What you need to know about higher education

Last update: June 9, 2022

UNESCO, as the only United Nations agency with a mandate in higher education, works with countries to ensure all students have equal opportunities to access and complete good quality higher education with internationally recognized qualifications. It places special focus on developing countries, notably Africa. 

Why does higher education matter?  

Higher education is a rich cultural and scientific asset which enables personal development and promotes economic, technological and social change. It promotes the exchange of knowledge, research and innovation and equips students with the skills needed to meet ever changing labour markets. For students in vulnerable circumstances, it is a passport to economic security and a stable future. 

What is the current situation? 

Higher education has changed dramatically over the past decades with increasing enrolment, student mobility, diversity of provision, research dynamics and technology. Some 235 million students are enrolled in universities around the world – a number that has more than doubled in the last 20 years and is set to expand. Yet despite the boom in demand, the overall enrolment ratio is 40% with large differences between countries and regions. More than 6 million students are pursuing their further education abroad. And among the world’s more than 82 million refugees, only 5% of eligible youth are enrolled in higher education, whereas comparative figures for primary and secondary education are 68% and 34%, respectively (UNHCR). The COVID-19 pandemic further disrupted the way higher education was provided.

What does UNESCO do to ensure access for everyone to higher education? 

UNESCO's work is aligned with Target 4.3 of SDG 4 which aims, by 2030, “to ensure equal access for all women and men to affordable quality technical, vocational and tertiary education, including university”. To achieve this, UNESCO supports countries by providing knowledge, evidence-based information and technical assistance in the development of higher education systems and policies based on the equal distribution of opportunities for all students. 
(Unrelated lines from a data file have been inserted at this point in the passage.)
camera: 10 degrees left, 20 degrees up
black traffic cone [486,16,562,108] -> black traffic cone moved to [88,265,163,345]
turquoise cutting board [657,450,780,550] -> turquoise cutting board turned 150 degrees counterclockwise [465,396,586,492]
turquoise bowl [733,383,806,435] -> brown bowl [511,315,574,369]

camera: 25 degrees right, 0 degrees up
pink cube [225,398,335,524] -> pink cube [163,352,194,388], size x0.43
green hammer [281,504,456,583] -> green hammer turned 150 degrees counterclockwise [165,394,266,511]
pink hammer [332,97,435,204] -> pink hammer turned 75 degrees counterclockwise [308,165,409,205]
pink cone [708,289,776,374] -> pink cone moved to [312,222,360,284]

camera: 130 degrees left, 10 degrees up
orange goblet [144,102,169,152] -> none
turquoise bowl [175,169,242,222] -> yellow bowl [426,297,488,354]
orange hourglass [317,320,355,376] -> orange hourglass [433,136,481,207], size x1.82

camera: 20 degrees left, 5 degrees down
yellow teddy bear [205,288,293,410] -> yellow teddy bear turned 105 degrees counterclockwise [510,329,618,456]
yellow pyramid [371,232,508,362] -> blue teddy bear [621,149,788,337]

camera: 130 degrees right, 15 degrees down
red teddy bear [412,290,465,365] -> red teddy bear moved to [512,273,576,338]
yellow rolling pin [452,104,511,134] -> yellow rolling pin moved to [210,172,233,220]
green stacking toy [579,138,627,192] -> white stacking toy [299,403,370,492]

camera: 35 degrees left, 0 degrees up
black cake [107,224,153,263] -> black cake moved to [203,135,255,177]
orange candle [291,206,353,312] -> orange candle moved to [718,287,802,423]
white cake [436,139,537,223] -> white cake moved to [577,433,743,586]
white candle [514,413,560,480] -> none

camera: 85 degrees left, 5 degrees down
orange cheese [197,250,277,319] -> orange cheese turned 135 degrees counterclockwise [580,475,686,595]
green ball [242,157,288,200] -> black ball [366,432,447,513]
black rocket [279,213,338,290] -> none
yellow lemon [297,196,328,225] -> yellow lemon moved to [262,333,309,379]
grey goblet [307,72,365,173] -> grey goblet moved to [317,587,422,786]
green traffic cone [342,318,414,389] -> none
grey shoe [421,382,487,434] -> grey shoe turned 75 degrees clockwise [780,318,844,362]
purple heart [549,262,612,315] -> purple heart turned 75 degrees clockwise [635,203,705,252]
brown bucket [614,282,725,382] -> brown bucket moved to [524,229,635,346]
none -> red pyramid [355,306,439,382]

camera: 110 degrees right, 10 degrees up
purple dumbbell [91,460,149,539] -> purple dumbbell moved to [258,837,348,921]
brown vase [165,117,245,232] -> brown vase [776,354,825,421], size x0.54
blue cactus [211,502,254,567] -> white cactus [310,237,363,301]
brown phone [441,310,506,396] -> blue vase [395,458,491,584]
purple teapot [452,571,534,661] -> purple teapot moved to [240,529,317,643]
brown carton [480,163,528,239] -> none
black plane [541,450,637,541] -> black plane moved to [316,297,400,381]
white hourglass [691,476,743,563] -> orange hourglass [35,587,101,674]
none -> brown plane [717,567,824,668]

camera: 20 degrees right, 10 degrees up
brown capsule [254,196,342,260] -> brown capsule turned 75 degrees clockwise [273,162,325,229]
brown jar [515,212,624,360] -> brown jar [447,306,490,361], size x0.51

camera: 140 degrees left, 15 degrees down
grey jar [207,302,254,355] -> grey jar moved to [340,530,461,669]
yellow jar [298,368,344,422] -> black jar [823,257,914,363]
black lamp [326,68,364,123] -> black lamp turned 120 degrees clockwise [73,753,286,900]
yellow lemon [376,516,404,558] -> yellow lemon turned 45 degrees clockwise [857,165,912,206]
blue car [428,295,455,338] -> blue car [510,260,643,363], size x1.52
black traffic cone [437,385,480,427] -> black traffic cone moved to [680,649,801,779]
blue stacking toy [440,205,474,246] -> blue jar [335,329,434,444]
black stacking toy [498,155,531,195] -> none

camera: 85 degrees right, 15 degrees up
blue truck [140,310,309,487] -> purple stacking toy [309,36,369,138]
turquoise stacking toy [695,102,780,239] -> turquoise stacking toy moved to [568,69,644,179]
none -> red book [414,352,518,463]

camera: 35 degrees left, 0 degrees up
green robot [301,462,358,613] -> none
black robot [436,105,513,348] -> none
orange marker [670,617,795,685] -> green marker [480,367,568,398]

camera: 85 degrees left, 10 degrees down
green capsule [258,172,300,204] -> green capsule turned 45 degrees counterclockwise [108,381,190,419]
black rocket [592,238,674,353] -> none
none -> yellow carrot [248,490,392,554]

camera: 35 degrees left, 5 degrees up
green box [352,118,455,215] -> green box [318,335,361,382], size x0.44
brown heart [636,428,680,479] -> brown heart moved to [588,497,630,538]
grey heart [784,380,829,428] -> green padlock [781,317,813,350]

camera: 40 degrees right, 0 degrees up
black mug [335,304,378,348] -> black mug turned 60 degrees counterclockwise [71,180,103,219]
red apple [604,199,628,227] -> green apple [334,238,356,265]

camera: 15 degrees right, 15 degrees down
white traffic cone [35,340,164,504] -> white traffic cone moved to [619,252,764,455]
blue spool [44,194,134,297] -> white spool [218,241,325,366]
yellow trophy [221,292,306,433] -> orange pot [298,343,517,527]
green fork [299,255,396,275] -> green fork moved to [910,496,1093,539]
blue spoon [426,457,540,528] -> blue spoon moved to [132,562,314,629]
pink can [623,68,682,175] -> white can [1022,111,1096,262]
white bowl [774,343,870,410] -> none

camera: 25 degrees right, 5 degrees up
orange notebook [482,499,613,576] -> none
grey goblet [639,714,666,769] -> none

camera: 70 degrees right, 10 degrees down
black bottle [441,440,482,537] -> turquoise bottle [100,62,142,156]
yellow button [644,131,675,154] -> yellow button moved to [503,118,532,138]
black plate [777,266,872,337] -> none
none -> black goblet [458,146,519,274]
UNESCO supports countries to enhance recognition, mobility and inter-university cooperation through the ratification and implementation of the Global Convention on the Recognition of Qualifications concerning Higher Education and regional recognition conventions. To tackle the low rate of refugee youth in higher education UNESCO has developed the UNESCO Qualifications Passport for Refugees and Vulnerable Migrants, a tool which makes it easier for those groups with qualifications to move between countries. The passport brings together information on educational and other qualifications, language, work history. UNESCO places a special focus on Africa with projects such as the Higher Technical Education in Africa for a technical and innovative workforce supported by China Funds-in-Trust.  

​​​​​​​How does UNESCO ensure the quality of higher education? 

The explosion in demand for higher education and increasing internationalization means UNESCO is expanding its work on quality assurance, helping Member States countries to establish their own agencies and mechanisms to enhance quality and develop policies particularly in developing countries and based on the Conventions. Such bodies are absent in many countries, making learners more vulnerable to exploitative providers.  

It also facilitates the sharing of good practices and innovative approaches to widen inclusion in higher education. As part of this work, it collaborates with the International Association of Universities to produce the World Higher Education Database which provides information on higher education systems, credentials and institutions worldwide. 

​​​​​​​How does UNESCO keep pace with digital change?  

The expansion of connectivity worldwide has boosted the growth of online and blended learning, and revealed the importance of digital services, such as Artificial Intelligence, Big Data and Higher Education Management Information Systems in helping higher education institutions utilize data for better planning, financing and quality. 

The COVID-19 pandemic has accelerated this transformation and increased the number of providers and the range of degree offerings from cross-border to offshore education.  The Organization provides technical support and policy advice on innovative approaches to widening access and inclusion including through the use of ICTs and by developing new types of learning opportunities both on-campus and online. 

How does UNESCO address the needs of a changing job market?

Labour markets are experiencing rapid changes, with increased digitization and greening of economies, but also the rising internationalization of higher education. UNESCO places a strong emphasis on developing science, technology, engineering and mathematics (STEM) education, indispensable to sustainable development and innovation. It aims to strengthen skills development for youth and adults, particularly literacy, TVET, STEM and higher education to meet individual, labour market and societal demands.